Alkisah, dahulu pada masa penjajahan Belanda ada seorang anak laki-laki berusia 10 tahun bernama Ahmad yang kerap kali ia diludahi oleh anak-anak Belanda karena ia seorang bumiputera atau pribumi. Pernah suatu ketika Ahmad diludahi. Ia menangis.

Lalu datanglah seseorang untuk mengeringkan air matanya dan menguatkan hatinya dengan kata-kata: “Ahmad, negeri ini kita yang punya. Di satu waktu kita akan menjadi tuan di negeri kita sendiri. Di satu waktu kita bisa berbuat menurut kemauan kita, bukan menurut yang diperintahkan kepada kita. Jangan khawatir!

Begitu juga dalam hal pendidikan walaupun mereka (anak Indonesia) mencurahkan tenaga dan waktunya dengan sungguh-sungguh kepada pelajaran. Nilai yang didapat oleh anak-anak Belanda pasti lebih tinggi daripada yang diterima oleh anak Indonesia.

Indikator penilaian diukur dengan angka. Angka 10 yang tertinggi dan angka 6 adalah batas nilai cukup dan inilah kebanyakan yang diterima oleh mereka.

Mereka memiliki sebuah sindiran mengenai angka-angka ini: “Angka sepuluh adalah untuk Tuhan, sembilan untuk professor, angka delapan untuk anak yang luar biasa, tujuh untuk Belanda dan enam untuk kami.”

Kemudian dalam hal ekonomi Indonesia terkenal sebagai koloni Belanda yang kaya-raya dan menduduki tempat pertama dalam ekspor karet (lebih kurang 400.000 ton per tahun).

Dan tempat kedua dalam ekspor gula (rata-rata 120.000 ton per tahun) pada akhir tahun 1930-an produksi hasil-hasil pertanian. Perkebunan merupakan bagian terbesar dari produk domestik bruto (GDP), di mana Belanda selama berabad-abad telah memperoleh bagian yang sangat lumayan bagi Produk Nasional Bruto (GNP) mereka.

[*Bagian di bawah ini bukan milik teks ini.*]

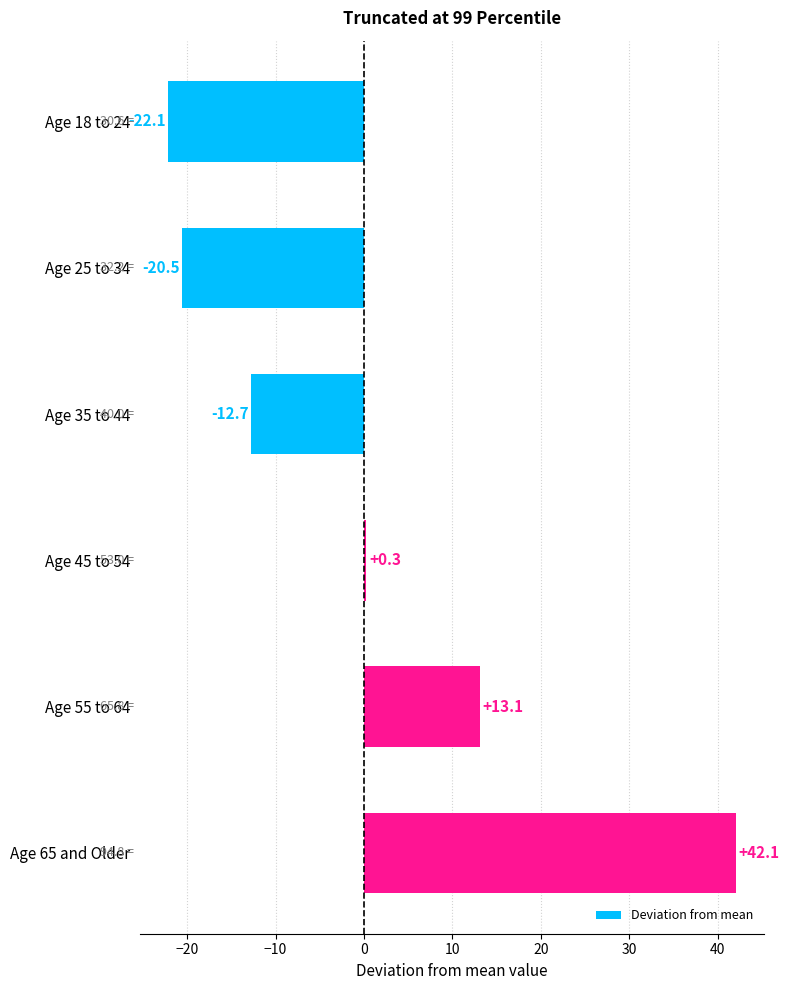

What is the label of the 4th bar from the top?

Age 45 to 54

Dari sisi ekonomi Indonesia memang sangat penting bagi perekonomian Belanda dan juga bagi penempatan tenaga dan modalnya. Tidaklah mengherankan apabila sekelompok orang Belanda sangat menentang penyerahan kedaulatan kepada Indonesia, mengucapkan slogan “indie verloren, rampspoed geboren” yang kalau diterjemahkan yakni “Indonesia merdeka, Belanda celaka”.

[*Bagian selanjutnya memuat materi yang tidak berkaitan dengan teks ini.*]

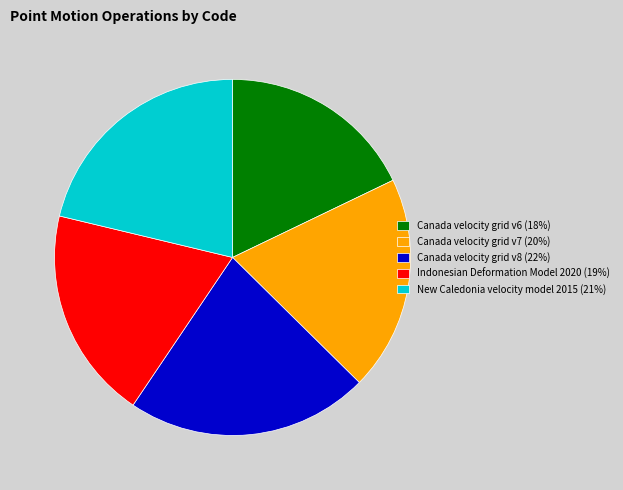

Does any single category account for the majority?

No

Menurutku sejarah masa lalu bangsa ini inheren dan sangat relevan untuk menggugah kembali kesadaran akan kemartabatan kita dalam berbangsa dan bernegara. Bukankah kemerdekaan Indonesia memang mengemban paham kebangsaan dan paham kerakyatan?

Paham kebangsaan menuntut kita mengemban nasionalisme dan patriotisme, mengidamkan diri sebagai bangsa yang bersatu, berjaya, dan digdaya. Sedangkan paham kerakyatan mengemban diktum “takhta untuk rakyat”, mewajibkan kita mengangkat harkat dan martabat rakyat dan melepaskan rakyat dari subordinasi. Kalau dalam bidang ekonomi dan sosial yakni subordinasi ala cultuurstelsel dan koeliestelsel.

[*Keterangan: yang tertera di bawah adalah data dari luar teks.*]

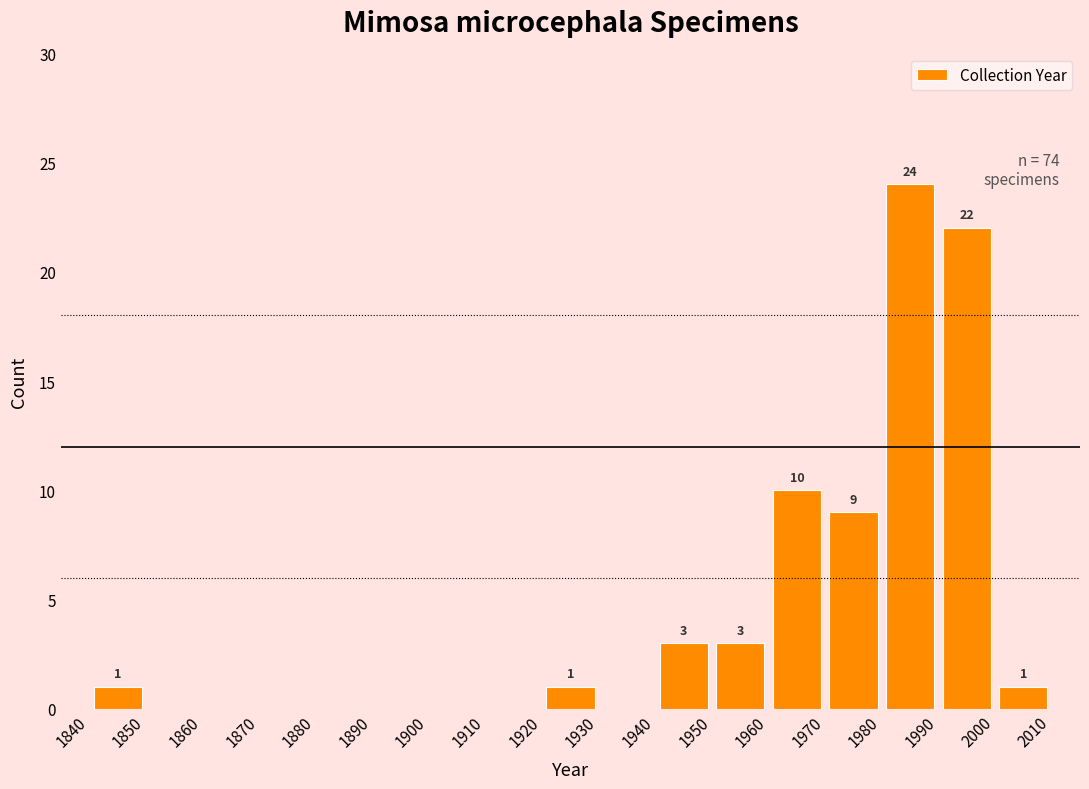

Which range on the x-axis has the tallest bar?

1980 to 1990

Barangkali kita perlu memberikan penegasan bahwa pernyataan kemerdekaan adalah suatu pernyataan kemandirian. Dari kemandirian itulah kita dapat menyatakan diri sebagai berdaulat.

Lebih lanjut aku ingin menegaskan pula bahwa pernyataan kemerdekaan adalah suatu “pernyataan budaya” yaitu suatu pernyataan pola pikir baru bahwa kita bukan lagi bangsa terjajah sebagai koelie di negeri sendiri, bahwa kita mengubah diri menjadi tuan di negeri sendiri.

Kemudian kita menegaskan cita-cita nasional kita (dalam konstitusi) untuk mendirikan pemerintahan negara yang “...melindungi segenap bangsa Indonesia dan seluruh tumpah darah Indonesia, dan untuk memajukan kesejahteraan umum, mencerdaskan kehidupan bangsa, dan ikut melaksanakan ketertiban dunia yang berdasarkan kemerdekaan, perdamaian abadi, dan keadilan sosial” sebagai keberdaulatan penuh.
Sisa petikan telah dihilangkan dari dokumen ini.